The Ugly (aka, Give it to Goodwill):

-52: I think I'm the only man on the planet who disliked what they did with Luthor here, partially because I revel in the xenophobic nutcase Luthor, who in turn revels in his own humanity and distinct un-Superman-ness. Luthor With Powers was one of the big problems I had with All-Star Superman, but I got over than when I figured Morrison was trying to make Lex less of a physical equal for Superman and more of a thematic or conceptual equal--put another way, Luthor's got Superman's powers and it's not even a matter of not deserving them. It's a matter of not comprehending them, or the man behind them, in the least.

52 circumvents all this. It gives Luthor Superman's powers and turns him into a raving, murderous psychopath--ever so much more than he's ever been, even on a bad day. We get that he wants to be Superman, but, eh, we liked him better as the utterly human paragon, however warped he may be, facing down a god. Does Luthor need powers to screw with Superman regularly? No. Is his villainy amplified with those powers? Sure, but it just doesn't feel like the Luthor we know and love. Luthor's bit is that he's human and Superman's is that he isn't. Respectively. Zilcho superpowers vs every goddamn power known to man. Giving Luthor powers in the manner 52 did was cheap. And thematically flimsy.

-Blackest Night: There I said it. Again: you're telling me that Lex Luthor, the man who wastes billions a month on his Anti-Superman budget, whose rampaging xenophobia and outright hatred of the Man of Steel can be seen in everything from Teen Titans to Brian Azzarello's 2005 miniseries, freely admits he wants to be Superman?(!) As in, powers and all? Yeesh.

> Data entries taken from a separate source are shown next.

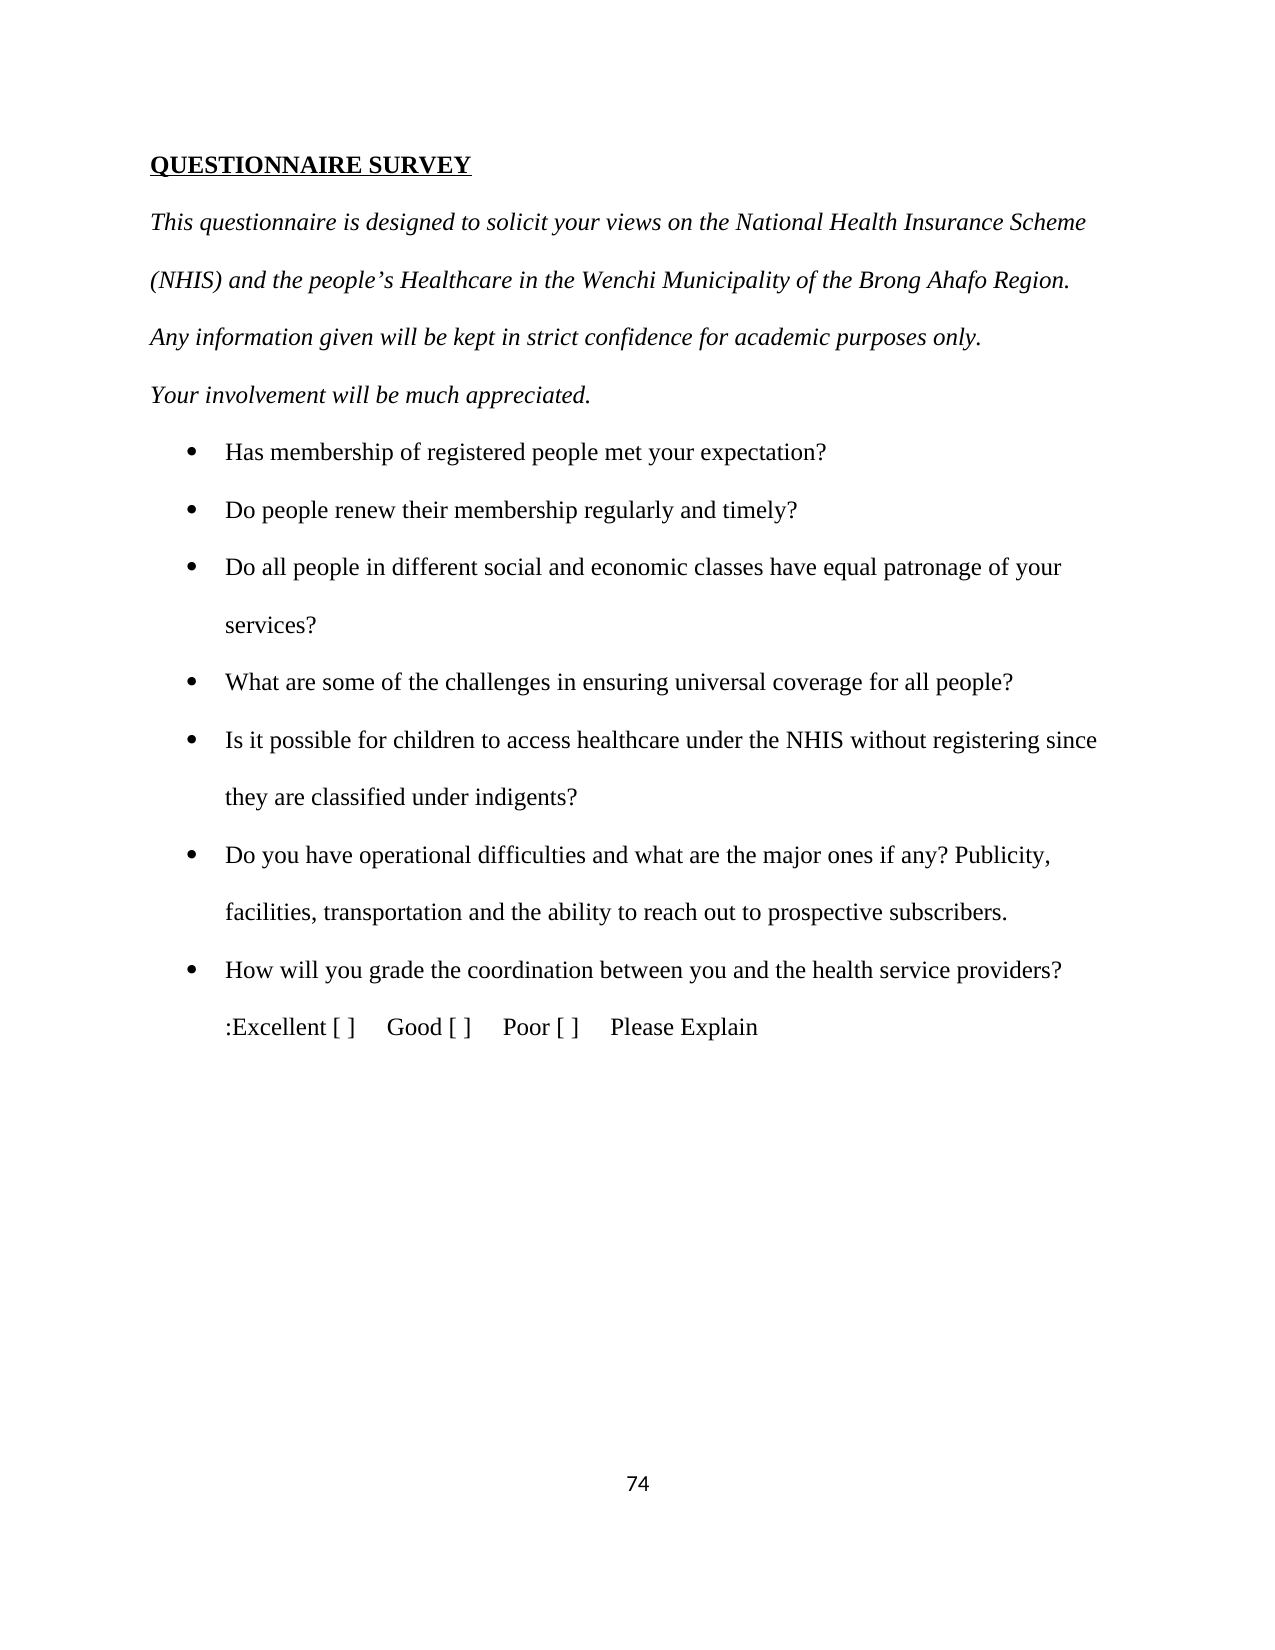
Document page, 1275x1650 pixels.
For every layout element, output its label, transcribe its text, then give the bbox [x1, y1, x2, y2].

list Do people renew their membership regularly and timely? [187, 495, 1125, 524]
text Any information given will be kept in strict confidence for academic purposes only. [150, 322, 1125, 351]
list How will you grade the coordination between you and the health service providers? [187, 955, 1125, 984]
list :Excellent [ ] Good [ ] Poor [ ] Please Explain [225, 1012, 1125, 1041]
list What are some of the challenges in ensuring universal coverage for all people? [187, 667, 1125, 696]
list Has membership of registered people met your expectation? [187, 437, 1125, 466]
list Do you have operational difficulties and what are the major ones if any? Publicity, facilities, transportation and the ability to reach out to prospective subscribers. [187, 840, 1125, 926]
text QUESTIONNAIRE SURVEY [150, 150, 1125, 179]
text This questionnaire is designed to solicit your views on the National Health Insurance Scheme (NHIS) and the people’s Healthcare in the Wenchi Municipality of the Brong Ahafo Region. [150, 207, 1125, 294]
list Do all people in different social and economic classes have equal patronage of your services? [187, 552, 1125, 639]
list Is it possible for children to access healthcare under the NHIS without registering since they are classified under indigents? [187, 725, 1125, 811]
text Your involvement will be much appreciated. [150, 380, 1125, 409]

-Venom!LiquidK!Armor!Luthor: I want to steer clear of Loeb-hate, but suffice it to say, it was a thoroughly numbskulled thing to have Luthor do, dope himself up on the DCU equivalent of ultra-amphetamines and an alien mineral that killed him once before--just so he can talk bad about Superman and get thrown through his own office! (Clancy Brown's thunderous adaptation in the DVD was highly awesome, though.)

-Salvation Run: Sure it cornered Luthor neatly into the 3rd example we saw above, with elements of the 1st, but it's a mostly passable story with two lasting elements. One is Luthor's sort of innate status of leader of any appreciable group of super-villains. The other is that the Joker will usually screw up that appreciable group. For the lolz.

-Birthright: There, I said it. And here's why: the amount of influence that that damnable Smallville show has exerted on the comics is maddening, not the least of which are the continual fuckarows with Luthor's origins. If I didn't care so much, I'd have given up in frustration after Infinite Crisis and 52. It's not that we don't like that he was in Smallville in his youth, Mark Waid, it's just that we don't care. Luthor knowing Kent before any of this superhero business begins is insignificant next to the relationship their adult selves have as rivals, and turns the mythos into little more than a bad 90210 rehash.

So now, like Jeph Loeb's insane, Waller-kissing, 'roided out version of Luthor, whose very own building collapsed on top of him, this little column of mine has descended into madness and incoherence.